Questions to answer:
[1] According to the budget monitoring minutes, what was the cost of the voluntary redundancies?
[2] Continue the budget monitoring minutes from where they stop.

Given passage:
((
Agenda item

Revenue Budget and Capital Programme Monitoring Quarter 4 2019/20

Minutes:

Members received and considered the report of the Executive Directors on the Provisional Revenue Budget and Capital Programme Monitoring Quarter 4 2019/20, which had been referred to the Overview and Scrutiny Committee for Members’ information and for any recommended actions to Cabinet as necessary. This report updated Members on the Council’s finances as at the end of March 2020 and included a draft outturn for 2019/20. Members were advised that this could change  as a result of the external audit of the Council’s financial accounts due to take place in August 2020.

 

The Council incurred a deficit of £207,000 in 2019/20, which was £491,000 lower than the Quarter 3 forecast. The Cost of Services showed a deficit of £748,000, which was £105,000 higher than the Quarter 3 forecast. This was partially offset by under spends on Non-Service budgets and Income, which reduced the Net Deficit at line to £207,000.

 

As part of the 2020/21 revenue budget considerations, the seeking of voluntary redundancies was one of the measures taken to balance the budget. The cost of redundancies was £316,851 and was paid in 2019/20. The gross ongoing saving was expected to be £490,000 per annum.

 

The main reasons for the variations as detailed in the report were attributed to underspends/savings on Disabled Facilities Grant, staff vacancies and planning policy.  The £207,000 deficit was attributed to purchase of IT equipment, Telephony costs etc. in response to the Coronavirus pandemic, redundancy payments, net rental income shortfalls, loss of income arising from the closure of car parks due to the pandemic, increase in housing benefit payments to people in Temporary Accommodation and interest from investments, which was below the budgeted figure.

 

The council tax collection rate was at a surplus of £956,000; Rother’s share was approximately £95,000.  There had been an increase in applications for the Council Tax Reduction Scheme which would therefore have an impact on the current financial year.

 

Business Rates Collection Fund was in surplus by £462,000 after taking account of actual collection against the original estimate and adjustments to the bad debt provision and provision for rating appeals. Rother’s share was approximately £200,000. This was likely to decline over the current financial year as some businesses struggled to meet costs.
))
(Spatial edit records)
((
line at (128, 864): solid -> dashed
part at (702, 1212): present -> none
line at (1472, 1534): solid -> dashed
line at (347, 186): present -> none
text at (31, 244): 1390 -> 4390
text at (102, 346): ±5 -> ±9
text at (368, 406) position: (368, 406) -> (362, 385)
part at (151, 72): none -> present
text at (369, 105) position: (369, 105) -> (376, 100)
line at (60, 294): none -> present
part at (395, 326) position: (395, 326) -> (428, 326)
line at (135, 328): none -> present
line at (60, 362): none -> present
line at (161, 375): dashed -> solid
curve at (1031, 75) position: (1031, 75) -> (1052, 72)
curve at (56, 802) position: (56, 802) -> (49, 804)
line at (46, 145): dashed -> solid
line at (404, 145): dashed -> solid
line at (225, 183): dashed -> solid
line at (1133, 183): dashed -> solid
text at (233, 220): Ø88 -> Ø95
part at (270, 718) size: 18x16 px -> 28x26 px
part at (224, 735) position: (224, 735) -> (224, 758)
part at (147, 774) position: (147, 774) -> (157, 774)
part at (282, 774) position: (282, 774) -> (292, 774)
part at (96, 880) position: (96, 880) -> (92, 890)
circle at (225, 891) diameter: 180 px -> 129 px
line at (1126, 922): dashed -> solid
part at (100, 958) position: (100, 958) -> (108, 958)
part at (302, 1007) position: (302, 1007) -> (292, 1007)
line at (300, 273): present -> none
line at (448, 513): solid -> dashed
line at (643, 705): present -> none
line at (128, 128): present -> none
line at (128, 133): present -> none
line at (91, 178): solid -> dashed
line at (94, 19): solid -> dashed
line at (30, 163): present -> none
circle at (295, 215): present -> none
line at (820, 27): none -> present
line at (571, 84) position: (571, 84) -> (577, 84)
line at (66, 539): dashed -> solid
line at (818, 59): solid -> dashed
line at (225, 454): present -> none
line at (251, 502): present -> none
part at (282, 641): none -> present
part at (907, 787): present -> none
))
Responses by task:
[1] £316,851

[2]
 

The final Capital outturn for 2019/20 was £14,173,000 million, which was £3,072,000 lower than the revised budget.

 

The largest project underspend was £1,000,000 on the purchase of Temporary Accommodation, which was delayed by a combination of the pandemic and availability of suitable properties. Members were advised that purchases had since been progressed.  Works at the Beeching Road site (part of the Property Investment Strategy) were delayed, which resulted in an underspend of £484,000. The Bexhill Leisure Centre development was currently on hold whilst Members considered its future, and this had resulted in an under spend of £381,000. Finally, there was a lower than anticipated uptake in Disabled Facilities Grants, which was under spent by £273,000.

 

The net impact on Reserves of the 2019/20 outturn was a reduction of £2,392,000, which was £35,000 lower than the revised budget.  However, this was not sustainable and further savings would need to be made.

 

The final Council outturn for 2019/20 was a deficit of £207,000, including redundancy costs of £317,000. Excluding redundancy costs, the surplus was £110,000, which represented just 0.8% of the total Net Cost of Services budget.

 

Members thanked officers for their hard work in reducing the Council’s deficit from that forecast earlier in the year.

 

RESOLVED: That the report be noted.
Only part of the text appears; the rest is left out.